Let $V$ be a finite dimensional vector space, and $\psi : V \rightarrow V^{**}$ be a map defined by
$$ \psi(v)(f) = f(v)$$ for all $v \in V$ and $f \in V^{**}$.
We can easily show that $\psi$ is a linear map. And in fact, it is an isomorphism.

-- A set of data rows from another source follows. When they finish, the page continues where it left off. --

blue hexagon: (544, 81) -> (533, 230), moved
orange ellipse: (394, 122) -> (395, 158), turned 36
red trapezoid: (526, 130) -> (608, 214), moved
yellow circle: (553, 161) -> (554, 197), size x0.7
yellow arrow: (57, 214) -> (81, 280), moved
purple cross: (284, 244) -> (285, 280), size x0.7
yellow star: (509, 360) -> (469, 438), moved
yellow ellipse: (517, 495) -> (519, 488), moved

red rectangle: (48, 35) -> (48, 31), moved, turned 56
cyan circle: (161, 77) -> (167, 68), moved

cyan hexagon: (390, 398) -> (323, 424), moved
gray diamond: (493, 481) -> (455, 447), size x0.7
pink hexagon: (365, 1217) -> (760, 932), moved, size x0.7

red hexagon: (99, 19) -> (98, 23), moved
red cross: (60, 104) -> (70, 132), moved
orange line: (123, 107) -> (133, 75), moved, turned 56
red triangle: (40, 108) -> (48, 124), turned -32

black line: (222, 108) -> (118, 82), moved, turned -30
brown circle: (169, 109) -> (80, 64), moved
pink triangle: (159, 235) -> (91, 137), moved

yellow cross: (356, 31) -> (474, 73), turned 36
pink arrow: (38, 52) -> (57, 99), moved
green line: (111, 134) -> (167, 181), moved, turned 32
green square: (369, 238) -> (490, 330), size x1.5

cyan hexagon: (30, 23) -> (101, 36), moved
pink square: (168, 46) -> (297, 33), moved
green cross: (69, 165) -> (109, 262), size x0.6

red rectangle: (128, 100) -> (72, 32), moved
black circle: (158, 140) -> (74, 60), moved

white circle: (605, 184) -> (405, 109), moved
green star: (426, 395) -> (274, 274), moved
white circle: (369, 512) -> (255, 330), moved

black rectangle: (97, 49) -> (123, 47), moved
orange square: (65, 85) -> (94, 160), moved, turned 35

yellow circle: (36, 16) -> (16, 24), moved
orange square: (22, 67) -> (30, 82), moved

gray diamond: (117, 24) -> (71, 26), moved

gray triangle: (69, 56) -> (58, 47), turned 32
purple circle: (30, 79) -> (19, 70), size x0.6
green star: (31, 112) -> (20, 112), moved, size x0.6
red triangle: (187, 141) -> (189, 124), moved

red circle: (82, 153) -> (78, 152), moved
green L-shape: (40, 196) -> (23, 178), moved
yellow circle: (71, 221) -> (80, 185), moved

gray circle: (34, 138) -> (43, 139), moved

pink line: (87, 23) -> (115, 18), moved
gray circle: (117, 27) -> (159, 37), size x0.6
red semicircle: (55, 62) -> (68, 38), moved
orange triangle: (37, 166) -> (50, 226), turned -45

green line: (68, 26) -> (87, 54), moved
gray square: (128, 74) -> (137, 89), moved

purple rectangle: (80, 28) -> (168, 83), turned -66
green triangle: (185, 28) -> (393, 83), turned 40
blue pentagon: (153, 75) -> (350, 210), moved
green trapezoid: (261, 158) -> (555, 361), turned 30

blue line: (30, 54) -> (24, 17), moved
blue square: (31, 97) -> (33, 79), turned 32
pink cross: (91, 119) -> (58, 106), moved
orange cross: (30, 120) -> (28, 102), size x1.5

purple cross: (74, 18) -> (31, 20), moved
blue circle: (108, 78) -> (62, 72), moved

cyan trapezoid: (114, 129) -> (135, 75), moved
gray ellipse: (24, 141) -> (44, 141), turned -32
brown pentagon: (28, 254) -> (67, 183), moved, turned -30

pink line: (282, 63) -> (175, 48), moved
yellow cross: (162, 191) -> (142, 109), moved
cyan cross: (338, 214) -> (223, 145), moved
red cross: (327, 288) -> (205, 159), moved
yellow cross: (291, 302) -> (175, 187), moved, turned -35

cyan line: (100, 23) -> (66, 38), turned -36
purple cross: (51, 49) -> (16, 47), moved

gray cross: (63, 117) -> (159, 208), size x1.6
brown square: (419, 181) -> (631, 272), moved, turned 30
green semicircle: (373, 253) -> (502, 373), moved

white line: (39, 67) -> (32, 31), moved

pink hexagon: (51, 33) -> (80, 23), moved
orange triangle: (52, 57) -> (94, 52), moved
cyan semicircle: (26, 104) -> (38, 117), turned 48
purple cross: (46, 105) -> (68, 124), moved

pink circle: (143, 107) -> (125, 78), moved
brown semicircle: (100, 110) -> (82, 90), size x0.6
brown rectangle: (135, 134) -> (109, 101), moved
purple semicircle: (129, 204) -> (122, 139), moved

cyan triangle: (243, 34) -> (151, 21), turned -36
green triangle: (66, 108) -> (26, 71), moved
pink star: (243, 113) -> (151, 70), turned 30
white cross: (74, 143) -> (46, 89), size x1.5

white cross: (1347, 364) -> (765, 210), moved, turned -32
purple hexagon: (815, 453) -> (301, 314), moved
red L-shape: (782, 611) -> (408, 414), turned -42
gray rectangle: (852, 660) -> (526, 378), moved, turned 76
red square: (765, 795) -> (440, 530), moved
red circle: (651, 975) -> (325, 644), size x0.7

Indeed, if we choose a basis $\mathcal{B} = \{v_1, \ldots, v_n\}$ of $V$, then $\mathcal{B}^* = \{v_1^*, \ldots, v_n^*\}$ is a basis of $V^*$, and $\mathcal{B}^{**} = \{v_1^{**}, \ldots, v_n^{**}\}$ is a basis of $V^{**}$. We see that $\psi(v_i)(v_j^*) = v_j^*(v_i)=\delta_{ij}$. Hence $\psi(v_i) = v_i^{**}$. Because $\psi$ sends a basis of $V$ to a basis of $V^{**}$, we conclude that $\psi$ is an isomorphism.
First, I tried to find a linear map $\phi : V^{**} \to V$ such that $\phi \circ \psi$ and $\psi \circ \phi$ are identity maps of $V$ and $V^{**}$, respectively. However, I can not find it. Can we construct this $\phi$?